Let me first say that I'm a completely clueless when it comes to engines in general. Having said that, I'm in a pinch with a snowblower that I think is an easy fix yet I don't know what to do.

The problem started when I filled my snowblower with gas. After a few minutes, it started to leak near the carburertor. I've removed the cover and have the carb exposed. I pulled the float bowl out and gave everything a healthy dosing of carb cleaner. When I reatached and put some gas in, I found that it was leaking above the float bowl.

If you look at this diagram: the gasoline is pouring out the nozzle, tip or whatever right above the item marked 11. If you follow the diagram up, you'll see an unmarked part above this number 11. 

Now, again totally proving my screen name, there is some random hose that is no longer connected on one end. I'm curious if this drip point is where a hose would be attached? 

Any and all help would be appreciated. Sorry I'm a total hack.


----------



## bruiser (Jul 30, 2005)

What diagram?


----------



## p10leadman (Dec 16, 2007)

--------------------------------------------------------------------------------

I have a simialar problem- please help- ran fine, then all of a sudden gasoline is coming out a tiny,tiny pinhole in the side of the carb ! I mean , running out. SO, I shut it down, cooled off, took the darn thing apart, float seemed ok, nothing clogged...so it seems, what is this hole for anyway? Other than it squirting gasoline within 1" of the muffler..runs , but the whole unit needs to be tipped BACKWARD to keeprunning..sounds like a float problem , but... a dealer did a recent tune up, and it ran fine for 2 weeks.
mst likely he'll get itt back, unless you kind folks can help.


----------



## notsoboston (Dec 18, 2007)

havent seen the diagram but there is a small hose for the primer button to the carb. to help with starting and it would leak if it was missing the button should be on the flywheel cover


----------



## K-B (Oct 24, 2005)

notsoboston said:


> havent seen the diagram but there is a small hose for the primer button to the carb. to help with starting and it would leak if it was missing the button should be on the flywheel cover


Actually, it should not leak, even if the primer hose is gone. 

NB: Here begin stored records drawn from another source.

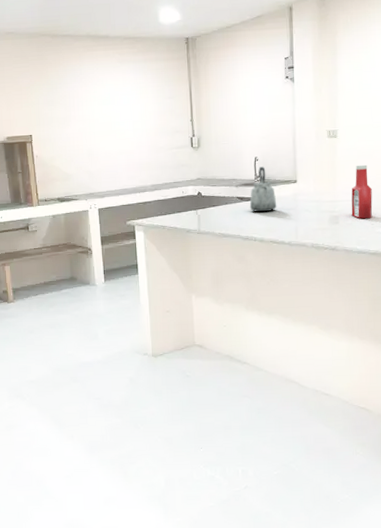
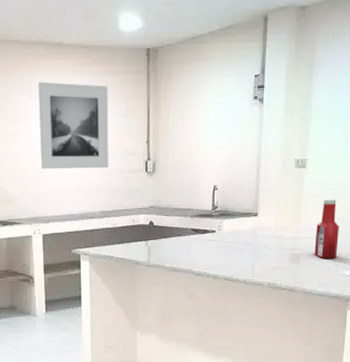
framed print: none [88,70,157,149] -> present [38,81,109,170]
kettle: present [249,166,277,213] -> none [204,197,234,247]

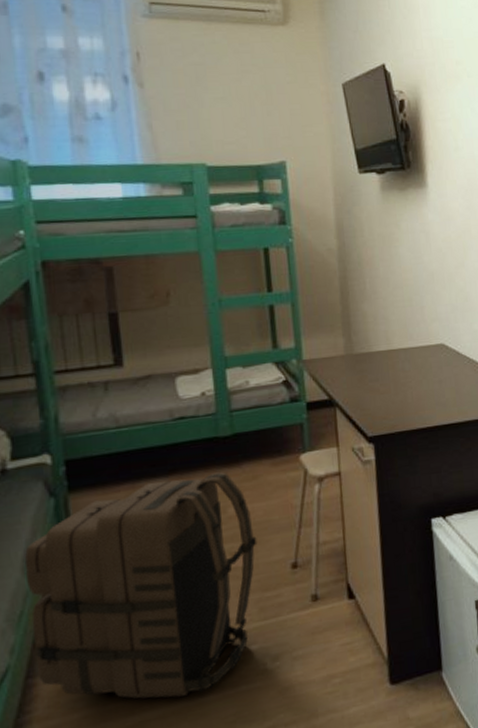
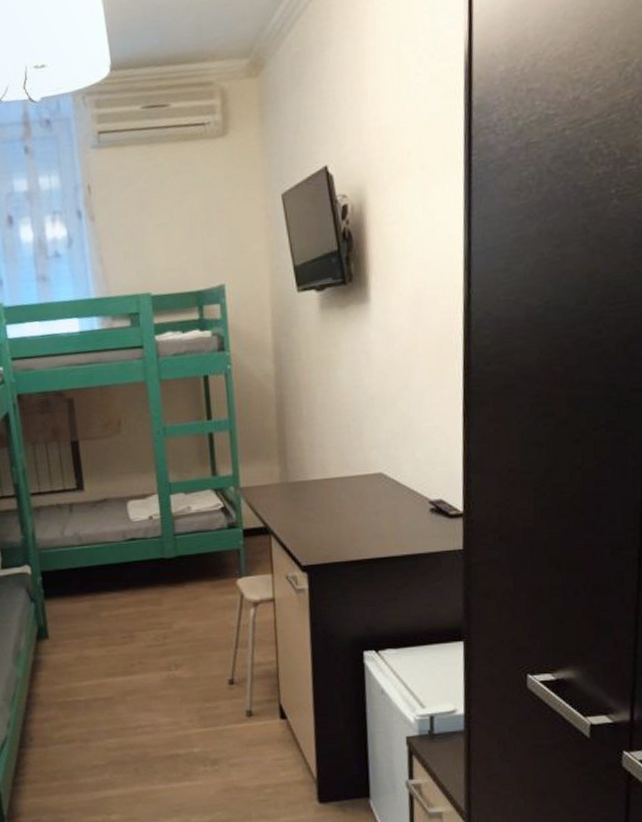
backpack: present [25,472,257,699] -> none [15,591,199,782]

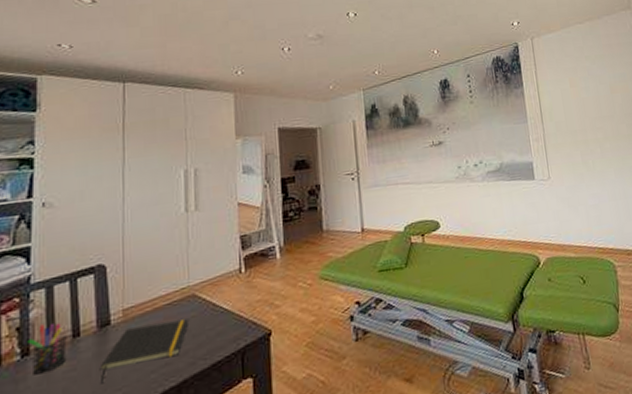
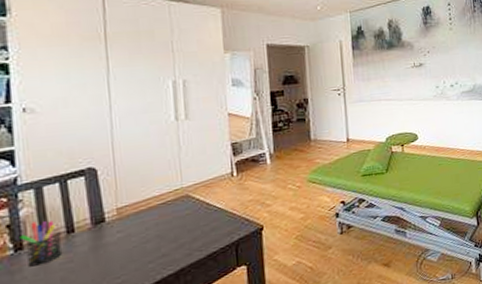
notepad: present [99,318,190,385] -> none [96,216,184,274]

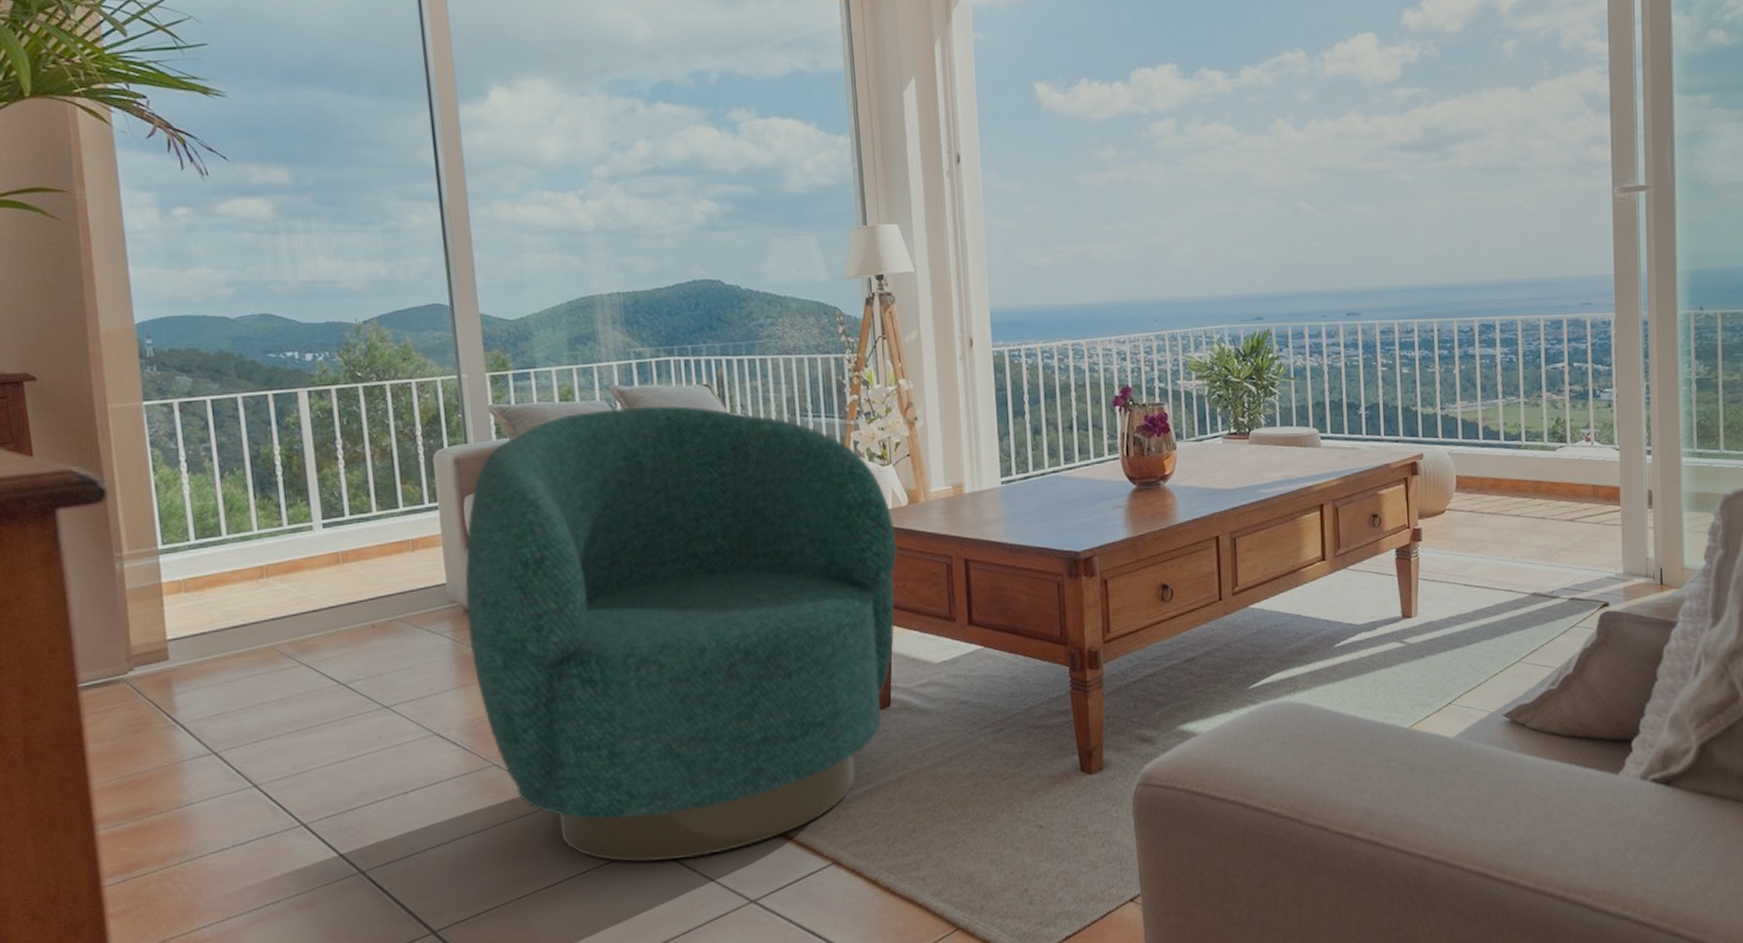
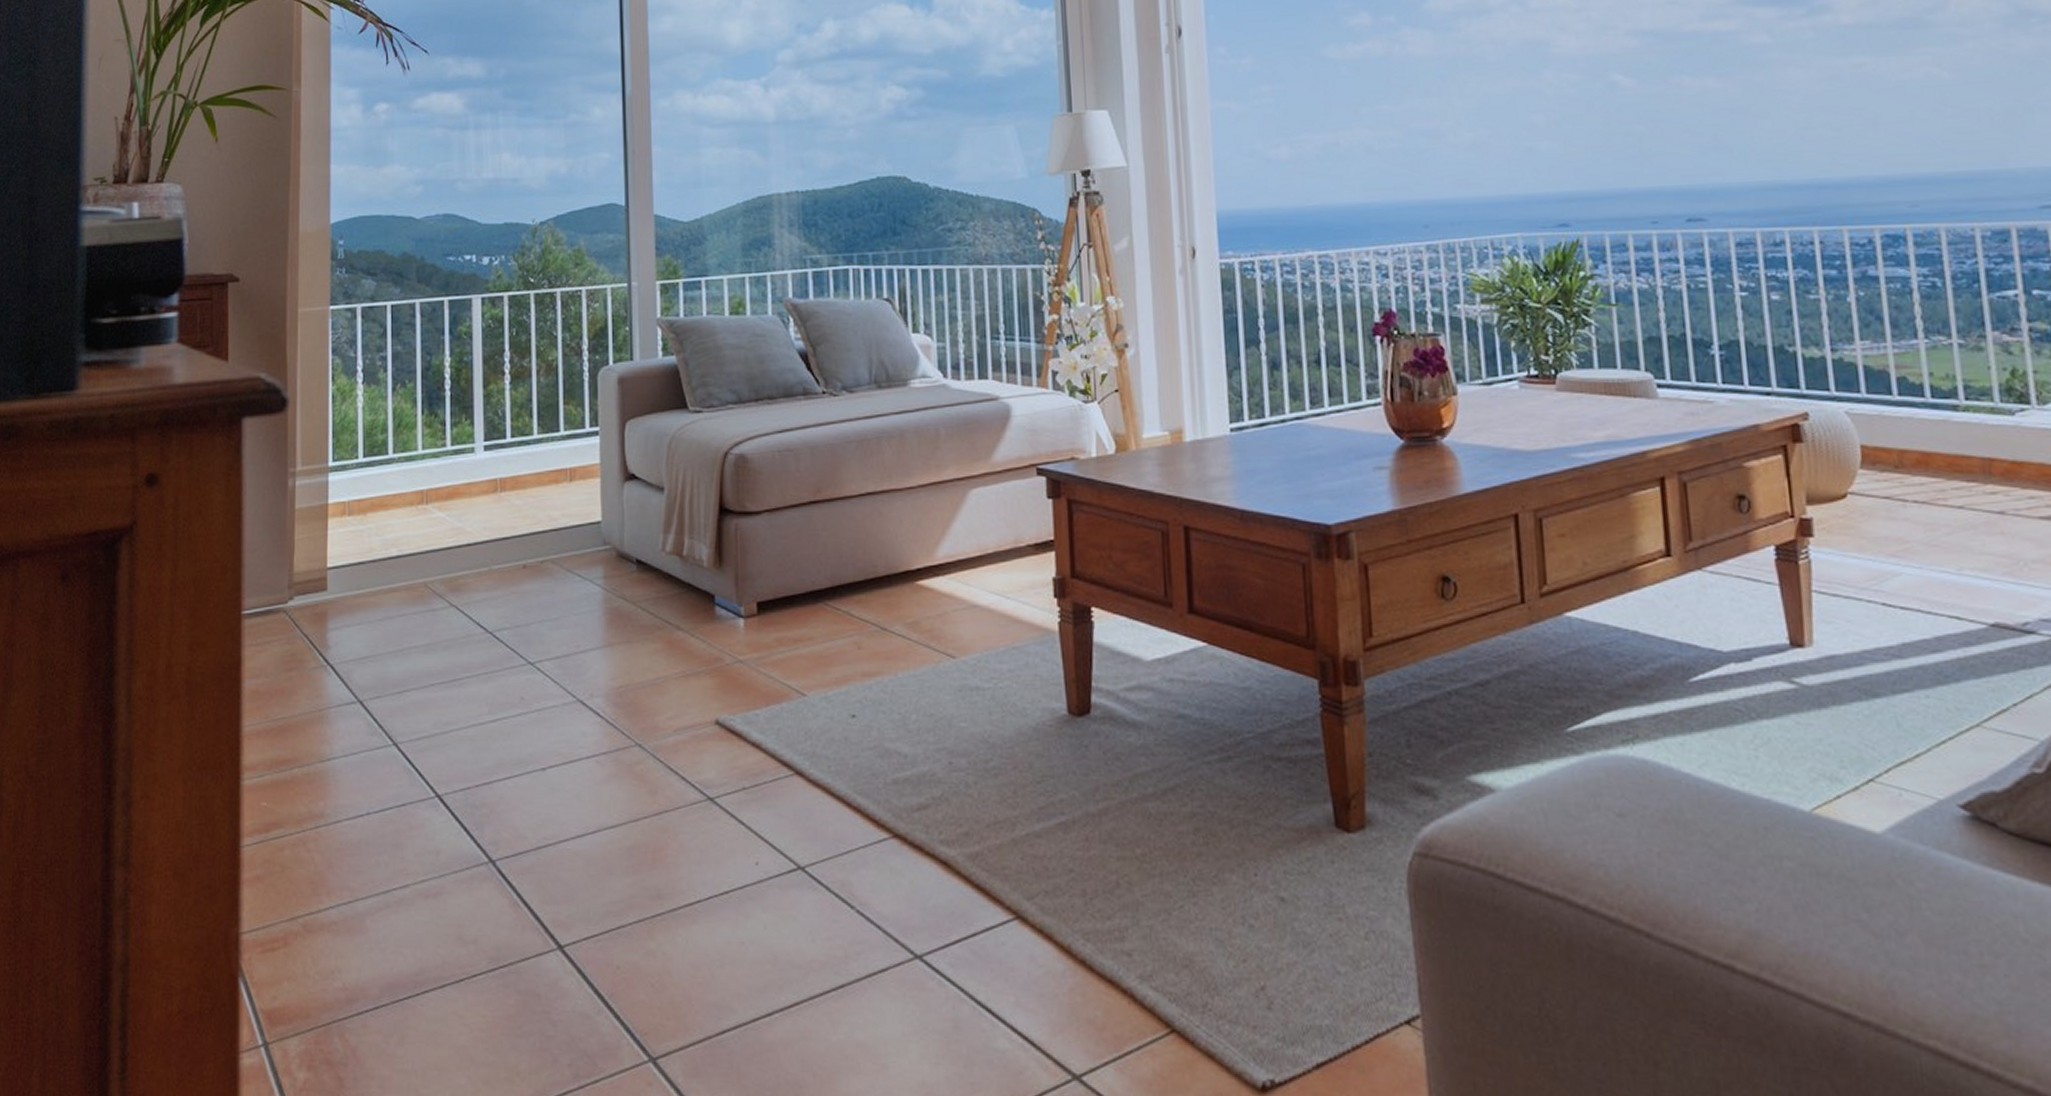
armchair: present [464,405,898,862] -> none [619,322,1102,890]

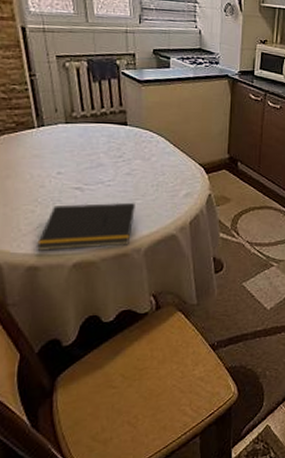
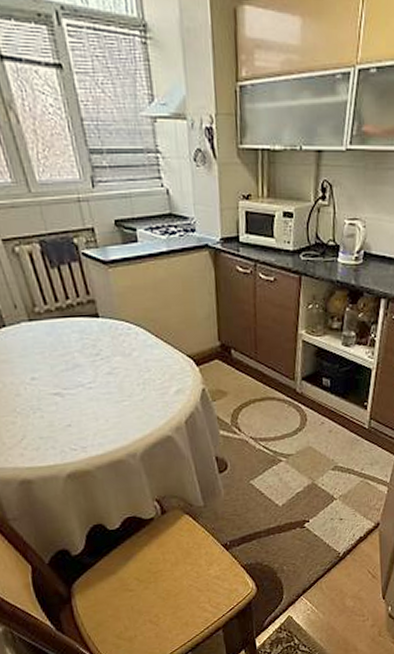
notepad: present [35,202,135,251] -> none [24,404,124,464]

This problem is usually caused by a stuck or leaking float, a damaged or worn needle valve, or dirt stuck between the needle valve & seat. First remove the carb bowl and pull the float off, hold it up to your ear and shake it. If you can hear sloshing inside, the float has a leak and will have to be replaced. If you can't hear anything, you can eliminate the float. Next inspect the needle tip, it should be smooth, not concave. Make sure the rubber seat (if applicable) is still present in the carburetor, and that there is no build up on it. Clean off any deposits on the needle, etc. Ideally, a kit with a new needle & seat should be installed. The float should also be checked for proper adjustment, but this involves removing the carburetor from the engine.


----------



## p10leadman (Dec 16, 2007)

know where I can get a diagram ? Info is VERY helpful...thank you so much.


----------



## big-jon (Jan 27, 2008)

bruiser said:


> What diagram?


Try partstree.com. If you click on the parts tab and 
cross reference your snowblower by model number, you should have a diagram for what you need. The model number is on the body of machine under the motor.


----------